◆ **PROBLEM DETAILS**
Transcribe the listing below verbatim, omitting pictures.

◆ **TASK DATA**
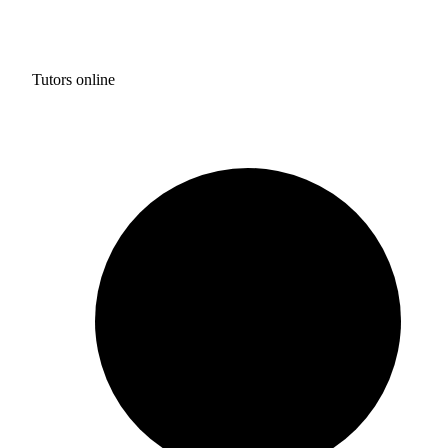
Tutors online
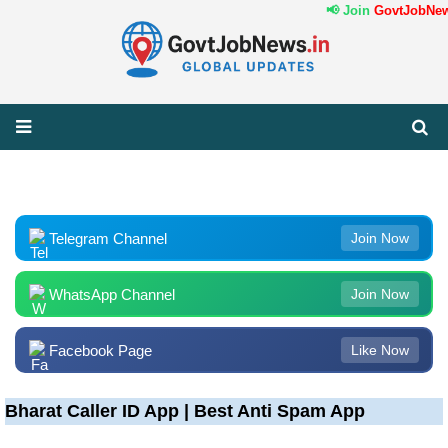
📢 Join
GovtJobNews
Telegram Channel
Join Now
WhatsApp Channel
Join Now
Facebook Page
Like Now
Bharat Caller ID App | Best Anti Spam App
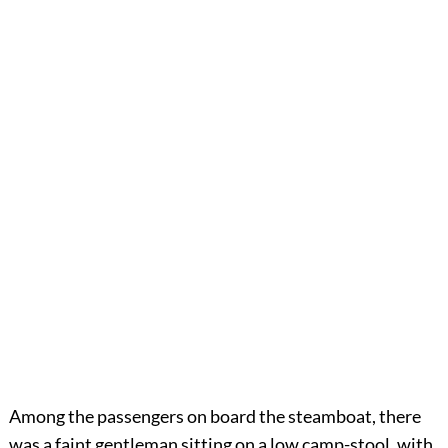
Among the passengers on board the steamboat, there
was a faint gentleman sitting on a low camp-stool, with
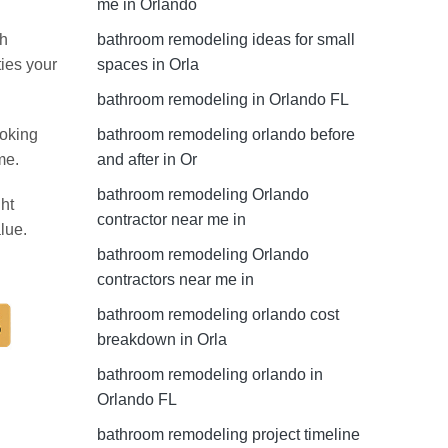
me in Orlando
th
bathroom remodeling ideas for small
ties your
spaces in Orla
bathroom remodeling in Orlando FL
ooking
bathroom remodeling orlando before
me.
and after in Or
bathroom remodeling Orlando
ht
contractor near me in
lue.
bathroom remodeling Orlando
contractors near me in
bathroom remodeling orlando cost
breakdown in Orla
bathroom remodeling orlando in
Orlando FL
bathroom remodeling project timeline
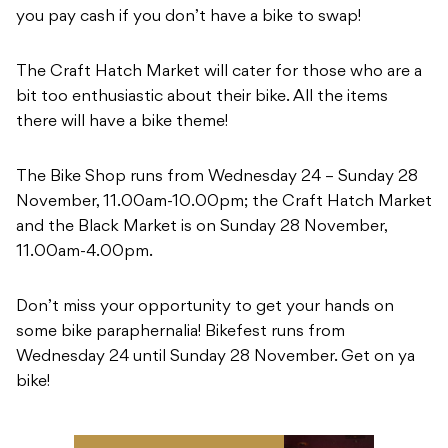
you pay cash if you don’t have a bike to swap!
The Craft Hatch Market will cater for those who are a
bit too enthusiastic about their bike. All the items
there will have a bike theme!
The Bike Shop runs from Wednesday 24 – Sunday 28
November, 11.00am-10.00pm; the Craft Hatch Market
and the Black Market is on Sunday 28 November,
11.00am-4.00pm.
Don’t miss your opportunity to get your hands on
some bike paraphernalia! Bikefest runs from
Wednesday 24 until Sunday 28 November. Get on ya
bike!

◆ **WRITTEN SOLUTION**
Tutors online
📢 Join
GovtJobNews
Telegram Channel
Join Now
WhatsApp Channel
Join Now
Facebook Page
Like Now
Bharat Caller ID App | Best Anti Spam App
Among the passengers on board the steamboat, there
was a faint gentleman sitting on a low camp-stool, with
me in Orlando
th
bathroom remodeling ideas for small
ties your
spaces in Orla
bathroom remodeling in Orlando FL
ooking
bathroom remodeling orlando before
me.
and after in Or
bathroom remodeling Orlando
ht
contractor near me in
lue.
bathroom remodeling Orlando
contractors near me in
bathroom remodeling orlando cost
breakdown in Orla
bathroom remodeling orlando in
Orlando FL
bathroom remodeling project timeline
you pay cash if you don’t have a bike to swap!
The Craft Hatch Market will cater for those who are a
bit too enthusiastic about their bike. All the items
there will have a bike theme!
The Bike Shop runs from Wednesday 24 – Sunday 28
November, 11.00am-10.00pm; the Craft Hatch Market
and the Black Market is on Sunday 28 November,
11.00am-4.00pm.
Don’t miss your opportunity to get your hands on
some bike paraphernalia! Bikefest runs from
Wednesday 24 until Sunday 28 November. Get on ya
bike!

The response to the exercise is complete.